By CAM LUCADOU-WELLS
ABOUT 40,000 needles are exchanged for clean ones each month at Foster Street Clinic in Dandenong but its managers say that’s barely enough.
“I hope that will increase. I want to double it,” the clinic’s operational manager Debra Alexander told a business breakfast last week.
The clinic argues it is limited not by funding but by the community-wide stigma that still surrounds its 20-year-old service.
The stigma had repelled drug users who needed help, created uneasiness with the clinic’s neighbours and extended even to staff at health centres, the clinic’s addiction medicine specialist David Jacka told the Journal.
“We’re not shunned by the health industry per se, rather by people who work in it.
“They are normal people who work in our services. Unless they get experience or education, they reflect the prejudices of the population.
“Even some GPs don’t look after drug users. They say it’s too hard.”
The clinic’s life-saving benefits had been obscured because of the common fears about injectable drug-users.
As Dr Jacka put it: “The clinic is not about encouraging more drug use. Our focus is to stop people still sharing needles.”
For Ms Alexander, more needle exchanges increase the chance of engaging drug users and directing them into methadone treatment, and job and training services.
It also means about 30,000 fewer dirty needles on the streets each month.

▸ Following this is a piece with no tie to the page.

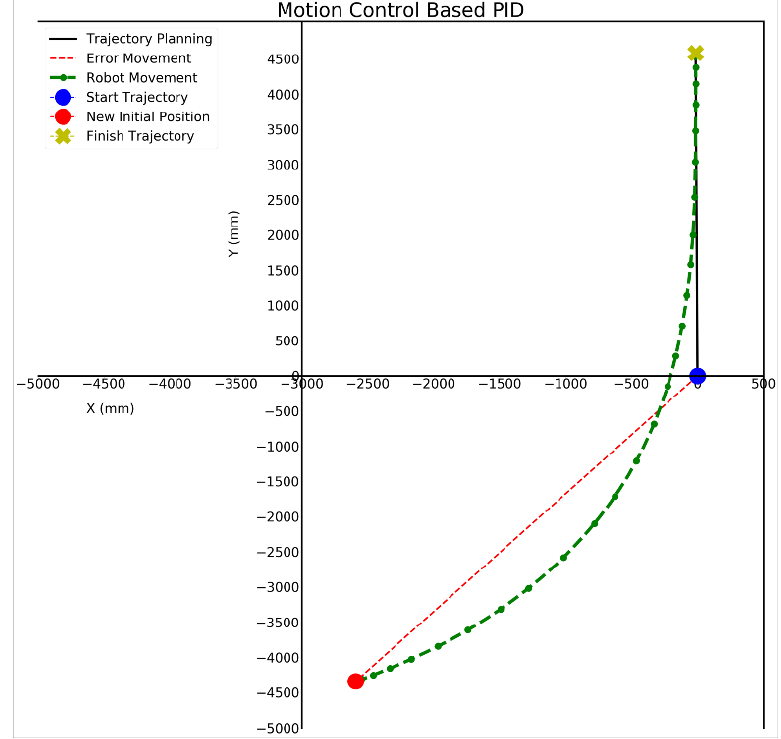
Figure 14. System Response of PID Motion Control in Coordinates of the Experimental Robot: Movement 2. The third test was performed with the robot placed at (4.5m, -4.5m). Based on the test result in Figure 15, the robot began to follow the trajectory at (0.0, 2.0)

She said needle exchange clinics had played a big role in reducing the risk of spreading blood-borne disease such as HIV, AIDS and forms of hepatitis.
“The return on investment is about $1.2 billion of savings in direct health care costs because of these services.”
Their clientele wasn’t always easily identifiable – they include steroid users, tradies, young and old, and office workers.
There had been some teething problems as the exchange turned to a new model and moved closer to Dandenong railway station last year.
One success has been a Monday and Friday breakfast club – a chance for clients to get a good morning feed as well as to chat with staff.
“We can talk with them about reducing the risks associated with their drug use, and also even better to get them stopping,” Ms Alexander said.
Dr Jacka said the clinic could reach out further if it opened beyond its weekday 9am-5pm opening hours and had more outreach, such as visiting nightclubs.
“The need to access clean syringes isn’t limited to 9-5, you can buy drugs anytime, day and night.”
Ms Alexander says in the end, demand had to justify the extra services.